→ What the task asks:
Give back exactly the lines of the material below that start at the line containing "table_cell [975, 1302, 1062, 1396]" and end at the line containing "table_cell [458, 1397, 538, 1460]", and no others.
Content starts
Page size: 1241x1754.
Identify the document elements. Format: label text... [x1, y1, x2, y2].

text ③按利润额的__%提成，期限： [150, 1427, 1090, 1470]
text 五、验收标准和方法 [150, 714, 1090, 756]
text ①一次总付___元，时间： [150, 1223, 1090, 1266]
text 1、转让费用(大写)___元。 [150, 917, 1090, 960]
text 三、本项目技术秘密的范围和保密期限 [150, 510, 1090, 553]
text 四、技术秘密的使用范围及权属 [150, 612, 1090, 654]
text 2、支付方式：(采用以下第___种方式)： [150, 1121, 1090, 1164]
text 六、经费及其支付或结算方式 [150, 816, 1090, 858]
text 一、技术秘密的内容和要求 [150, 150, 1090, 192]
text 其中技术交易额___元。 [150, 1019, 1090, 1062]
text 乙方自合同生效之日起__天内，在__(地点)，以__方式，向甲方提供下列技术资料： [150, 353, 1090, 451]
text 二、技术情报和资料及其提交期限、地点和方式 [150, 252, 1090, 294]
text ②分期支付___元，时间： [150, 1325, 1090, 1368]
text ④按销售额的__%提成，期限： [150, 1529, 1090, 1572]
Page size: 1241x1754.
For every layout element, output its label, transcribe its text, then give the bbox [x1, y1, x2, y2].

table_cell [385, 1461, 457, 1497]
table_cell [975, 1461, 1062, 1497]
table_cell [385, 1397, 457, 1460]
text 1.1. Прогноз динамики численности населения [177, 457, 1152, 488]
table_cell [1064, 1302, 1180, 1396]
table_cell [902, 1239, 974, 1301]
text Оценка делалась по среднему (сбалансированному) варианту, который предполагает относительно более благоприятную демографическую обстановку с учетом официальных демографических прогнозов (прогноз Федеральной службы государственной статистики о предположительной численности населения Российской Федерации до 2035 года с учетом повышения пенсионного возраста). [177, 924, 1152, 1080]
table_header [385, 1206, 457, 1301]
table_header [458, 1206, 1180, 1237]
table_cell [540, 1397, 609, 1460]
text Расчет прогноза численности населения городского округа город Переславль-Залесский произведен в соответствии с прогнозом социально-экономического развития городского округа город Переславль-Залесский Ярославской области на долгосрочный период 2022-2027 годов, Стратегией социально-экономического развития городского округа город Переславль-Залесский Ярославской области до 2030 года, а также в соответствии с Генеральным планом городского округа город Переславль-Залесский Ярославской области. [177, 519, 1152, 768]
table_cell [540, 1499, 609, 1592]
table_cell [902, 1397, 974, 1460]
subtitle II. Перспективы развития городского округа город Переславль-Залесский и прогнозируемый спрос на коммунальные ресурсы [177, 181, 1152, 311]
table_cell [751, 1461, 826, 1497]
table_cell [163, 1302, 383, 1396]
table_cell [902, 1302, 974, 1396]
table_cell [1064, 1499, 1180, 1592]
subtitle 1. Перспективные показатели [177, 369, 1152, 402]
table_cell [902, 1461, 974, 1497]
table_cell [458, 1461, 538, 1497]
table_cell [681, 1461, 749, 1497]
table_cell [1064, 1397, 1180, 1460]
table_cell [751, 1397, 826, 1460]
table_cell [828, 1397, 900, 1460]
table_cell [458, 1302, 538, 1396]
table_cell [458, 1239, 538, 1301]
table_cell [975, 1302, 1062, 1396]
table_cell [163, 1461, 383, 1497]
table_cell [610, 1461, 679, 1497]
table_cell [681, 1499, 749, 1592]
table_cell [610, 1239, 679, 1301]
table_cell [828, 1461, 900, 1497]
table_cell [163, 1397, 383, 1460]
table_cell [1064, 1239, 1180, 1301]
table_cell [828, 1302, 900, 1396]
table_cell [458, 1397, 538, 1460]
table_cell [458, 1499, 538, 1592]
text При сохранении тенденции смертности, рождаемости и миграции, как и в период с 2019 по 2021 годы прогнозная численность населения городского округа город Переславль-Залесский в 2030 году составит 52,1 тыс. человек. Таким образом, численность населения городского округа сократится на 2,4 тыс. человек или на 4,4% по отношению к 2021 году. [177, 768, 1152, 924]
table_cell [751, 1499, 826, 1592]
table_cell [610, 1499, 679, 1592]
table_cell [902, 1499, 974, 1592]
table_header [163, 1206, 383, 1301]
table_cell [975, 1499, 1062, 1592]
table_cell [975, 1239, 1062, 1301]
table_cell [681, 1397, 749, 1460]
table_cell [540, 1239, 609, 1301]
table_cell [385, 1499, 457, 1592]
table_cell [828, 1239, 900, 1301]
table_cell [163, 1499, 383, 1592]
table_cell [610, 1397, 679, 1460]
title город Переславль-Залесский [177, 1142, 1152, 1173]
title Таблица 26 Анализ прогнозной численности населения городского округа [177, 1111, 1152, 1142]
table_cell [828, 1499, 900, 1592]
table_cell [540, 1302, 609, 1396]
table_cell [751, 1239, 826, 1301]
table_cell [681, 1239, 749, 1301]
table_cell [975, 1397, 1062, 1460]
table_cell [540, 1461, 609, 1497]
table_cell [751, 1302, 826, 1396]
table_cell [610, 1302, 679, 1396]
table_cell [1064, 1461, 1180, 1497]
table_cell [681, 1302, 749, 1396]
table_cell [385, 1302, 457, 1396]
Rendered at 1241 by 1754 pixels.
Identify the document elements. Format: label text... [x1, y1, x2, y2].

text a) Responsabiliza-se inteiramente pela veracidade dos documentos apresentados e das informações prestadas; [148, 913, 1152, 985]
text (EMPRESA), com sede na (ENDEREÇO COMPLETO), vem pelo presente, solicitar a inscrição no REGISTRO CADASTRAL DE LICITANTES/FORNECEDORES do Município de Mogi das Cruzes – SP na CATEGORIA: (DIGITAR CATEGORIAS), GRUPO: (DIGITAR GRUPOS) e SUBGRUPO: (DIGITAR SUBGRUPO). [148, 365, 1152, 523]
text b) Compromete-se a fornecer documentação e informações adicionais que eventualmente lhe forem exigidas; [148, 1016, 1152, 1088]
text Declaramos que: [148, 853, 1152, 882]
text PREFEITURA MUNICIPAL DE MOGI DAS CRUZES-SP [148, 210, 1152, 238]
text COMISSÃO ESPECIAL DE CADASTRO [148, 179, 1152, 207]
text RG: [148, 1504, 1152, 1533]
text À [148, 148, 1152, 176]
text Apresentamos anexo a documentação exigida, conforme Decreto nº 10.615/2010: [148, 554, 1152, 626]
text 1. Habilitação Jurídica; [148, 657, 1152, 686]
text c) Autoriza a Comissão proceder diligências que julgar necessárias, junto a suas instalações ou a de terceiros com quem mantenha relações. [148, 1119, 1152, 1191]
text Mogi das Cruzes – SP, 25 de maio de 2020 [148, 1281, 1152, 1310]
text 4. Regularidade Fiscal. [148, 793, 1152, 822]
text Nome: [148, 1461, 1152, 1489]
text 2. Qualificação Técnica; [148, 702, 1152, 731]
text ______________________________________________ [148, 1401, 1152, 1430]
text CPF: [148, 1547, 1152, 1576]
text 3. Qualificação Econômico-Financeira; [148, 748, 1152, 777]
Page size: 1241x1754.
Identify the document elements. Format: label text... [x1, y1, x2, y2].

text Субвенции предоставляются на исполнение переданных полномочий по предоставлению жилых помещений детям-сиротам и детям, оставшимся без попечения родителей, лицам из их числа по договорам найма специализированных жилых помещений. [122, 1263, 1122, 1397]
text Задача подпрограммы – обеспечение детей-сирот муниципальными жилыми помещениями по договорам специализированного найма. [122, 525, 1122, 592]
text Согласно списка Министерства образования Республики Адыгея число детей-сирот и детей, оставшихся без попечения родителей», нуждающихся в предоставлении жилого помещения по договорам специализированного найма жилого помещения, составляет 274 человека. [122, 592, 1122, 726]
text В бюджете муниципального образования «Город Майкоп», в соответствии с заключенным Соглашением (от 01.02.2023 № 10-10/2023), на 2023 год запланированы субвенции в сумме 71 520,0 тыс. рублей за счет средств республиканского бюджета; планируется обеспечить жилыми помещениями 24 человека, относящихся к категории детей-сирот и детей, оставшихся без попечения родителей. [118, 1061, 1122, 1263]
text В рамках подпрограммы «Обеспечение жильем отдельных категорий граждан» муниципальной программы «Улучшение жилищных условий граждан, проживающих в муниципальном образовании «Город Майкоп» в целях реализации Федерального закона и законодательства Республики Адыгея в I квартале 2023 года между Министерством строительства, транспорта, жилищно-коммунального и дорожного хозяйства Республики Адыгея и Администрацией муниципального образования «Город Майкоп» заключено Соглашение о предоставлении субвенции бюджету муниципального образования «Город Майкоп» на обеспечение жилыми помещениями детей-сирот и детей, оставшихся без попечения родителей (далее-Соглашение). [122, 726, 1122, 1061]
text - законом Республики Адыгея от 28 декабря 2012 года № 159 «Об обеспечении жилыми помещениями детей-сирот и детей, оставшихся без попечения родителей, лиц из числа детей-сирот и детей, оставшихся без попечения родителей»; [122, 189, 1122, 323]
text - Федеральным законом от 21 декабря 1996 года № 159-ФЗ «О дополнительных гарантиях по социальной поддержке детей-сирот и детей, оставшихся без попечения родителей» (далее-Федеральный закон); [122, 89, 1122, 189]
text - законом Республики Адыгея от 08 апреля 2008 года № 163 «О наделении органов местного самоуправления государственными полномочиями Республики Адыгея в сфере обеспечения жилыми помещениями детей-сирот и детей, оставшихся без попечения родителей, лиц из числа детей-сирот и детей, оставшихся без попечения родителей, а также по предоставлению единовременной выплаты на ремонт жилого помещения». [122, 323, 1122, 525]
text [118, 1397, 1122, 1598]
Content ends
→ Answer section:
table_cell [975, 1302, 1062, 1396]
table_cell [163, 1461, 383, 1497]
table_cell [610, 1461, 679, 1497]
table_cell [681, 1499, 749, 1592]
table_cell [610, 1239, 679, 1301]
table_cell [828, 1461, 900, 1497]
table_cell [163, 1397, 383, 1460]
table_cell [1064, 1239, 1180, 1301]
table_cell [828, 1302, 900, 1396]
table_cell [458, 1397, 538, 1460]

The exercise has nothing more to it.